I’ve blogged about a species of hyena before, the Aardwolf, but there’s another member of the Hyaenidae that’s super cool. Actually, there’s only four species of hyena, the aardwolf, the brown hyena, the striped hyena and the spotted hyena. One other fun fact about hyenas before I move on to the star of today’s show: hyenas are actually more closely related to cats than dogs, despite their canine-like appearance.
Anyway, the spotted hyena is one of the strangest members of the hyena family, and probably of the Carnivora order. Today spotted hyenas live in sub-Saharan Africa, though they used to range across much of Europe. Spotted hyenas live in open, arid areas, including savannah, semi-desert, and sometimes in forests.
The spotted hyena is the largest species of hyena, standing at 75-85 cm at the shoulder and weighing from 45 to 70 kg. Unusually for mammals, the females of this species are bigger than the males, usually weighing about 6 kg more than males. Typical of hyenas, the spotted hyena has longer front legs than back legs, creating a downward sloping back. They have a super large neck and strong head, which gives the hyena a ridiculously strong bite.
Contrary to popular belief, the spotted hyena is a predator, not a scavenger. They hunt many different types of prey, including zebra, wildebeest and Thompson’s gazelle. Each type of prey requires a different hunting style, and the hyena adapt to this, hunting wildebeest in small groups, zebra in packs, and gazelle alone. They are very environmentally friendly, using almost all parts of their prey – they can splinter bones and digest all organic compounds in them. Basically all that’s left of prey after hyena consumption is excreted in the hyena’s faeces – some white powder and a few hairs. The only part of their prey they don’t eat is the horns and rumen, but the rest is fair game for a hyena. Hyenas also eat a lot, and they eat quickly. They compete with each other for food simply by eating faster, not with aggression. Thus a group of 35 hyenas can eat an adult zebra in just over half an hour.
One of the most famous things about spotted hyenas is their females, which are pretty much males. They have a pseudo-penis, and a pair of sacs that are filled with fibrous tissue that basically look like a scrotum. They are the only mammals that do not have an external vagina, and must urinate, mate, and give birth through the pseudo-penis. One theory of why female spotted hyenas have this strange genital arrangement is sexual mimicry — that females that look like males are less likely to be attacked by other females.
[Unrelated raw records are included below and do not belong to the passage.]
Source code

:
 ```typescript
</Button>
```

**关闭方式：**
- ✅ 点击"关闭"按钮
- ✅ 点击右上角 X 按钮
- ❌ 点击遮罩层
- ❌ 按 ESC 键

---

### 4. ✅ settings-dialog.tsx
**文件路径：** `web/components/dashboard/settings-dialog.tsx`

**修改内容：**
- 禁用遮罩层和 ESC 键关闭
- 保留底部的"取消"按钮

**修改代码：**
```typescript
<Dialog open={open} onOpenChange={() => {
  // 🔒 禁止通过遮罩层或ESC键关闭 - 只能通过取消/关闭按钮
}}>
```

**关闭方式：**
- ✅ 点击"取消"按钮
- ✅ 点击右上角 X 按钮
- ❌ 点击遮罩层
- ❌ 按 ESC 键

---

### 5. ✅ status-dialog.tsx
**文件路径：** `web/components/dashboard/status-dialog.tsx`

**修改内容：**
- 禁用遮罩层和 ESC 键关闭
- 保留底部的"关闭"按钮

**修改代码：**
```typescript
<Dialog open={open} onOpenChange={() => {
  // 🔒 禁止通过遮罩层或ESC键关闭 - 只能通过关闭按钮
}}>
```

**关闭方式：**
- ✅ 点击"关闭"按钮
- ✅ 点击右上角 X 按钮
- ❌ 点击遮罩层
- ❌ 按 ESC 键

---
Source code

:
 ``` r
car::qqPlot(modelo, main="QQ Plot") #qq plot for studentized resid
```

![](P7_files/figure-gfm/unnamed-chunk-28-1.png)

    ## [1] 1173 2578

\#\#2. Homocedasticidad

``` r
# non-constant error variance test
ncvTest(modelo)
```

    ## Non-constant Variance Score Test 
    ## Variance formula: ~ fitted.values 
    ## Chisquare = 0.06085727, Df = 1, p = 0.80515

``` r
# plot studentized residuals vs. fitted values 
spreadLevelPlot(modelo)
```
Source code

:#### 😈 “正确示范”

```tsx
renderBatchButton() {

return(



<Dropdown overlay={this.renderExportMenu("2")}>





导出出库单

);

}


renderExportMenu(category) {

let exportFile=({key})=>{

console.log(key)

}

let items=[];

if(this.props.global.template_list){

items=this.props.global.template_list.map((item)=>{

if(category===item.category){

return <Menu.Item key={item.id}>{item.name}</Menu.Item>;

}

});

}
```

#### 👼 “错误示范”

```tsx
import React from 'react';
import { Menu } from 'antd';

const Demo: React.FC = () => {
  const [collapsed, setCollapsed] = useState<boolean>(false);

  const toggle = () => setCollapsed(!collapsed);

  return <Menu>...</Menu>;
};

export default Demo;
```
As you might imagine, this pseudo-penis (actually the female’s clitoris) makes normal reproductive life quite difficult. To mate, males have to slide their hind end under the female to achieve intromission, before they can switch to a more normal mating posture. As well, birth is quite unpleasant, as the clitoris ruptures to allow the pups to pass through. The resulting wounds take several weeks to heal. Not fun at all.
Spotted hyenas live in groups called clans, where there is a female hierarchy that is inherited from the mother. Mothers usually give birth to 2 pups, though 1-4 pups have been recorded. Pups are born with eyes open, and usually attack each other shortly after birth, often resulting in the deaths of one of the pups. Hyenas invest a fair amount of time and energy into their offspring; the spotted hyena has the highest milk protein content of any terrestrial carnivore, and they nurse their young for over a year. The social structure of spotted hyenas is said to be similar to that of many primates, and indeed hyenas have outperformed chimpanzees in certain intelligence tasks, especially those involving social cooperation.
Thankfully, these cool predators are the most abundant large predator in Africa and are not currently under serious threat. Despite their poor reputation, they are really neat animals, and should be appreciated as such. So start appreciating!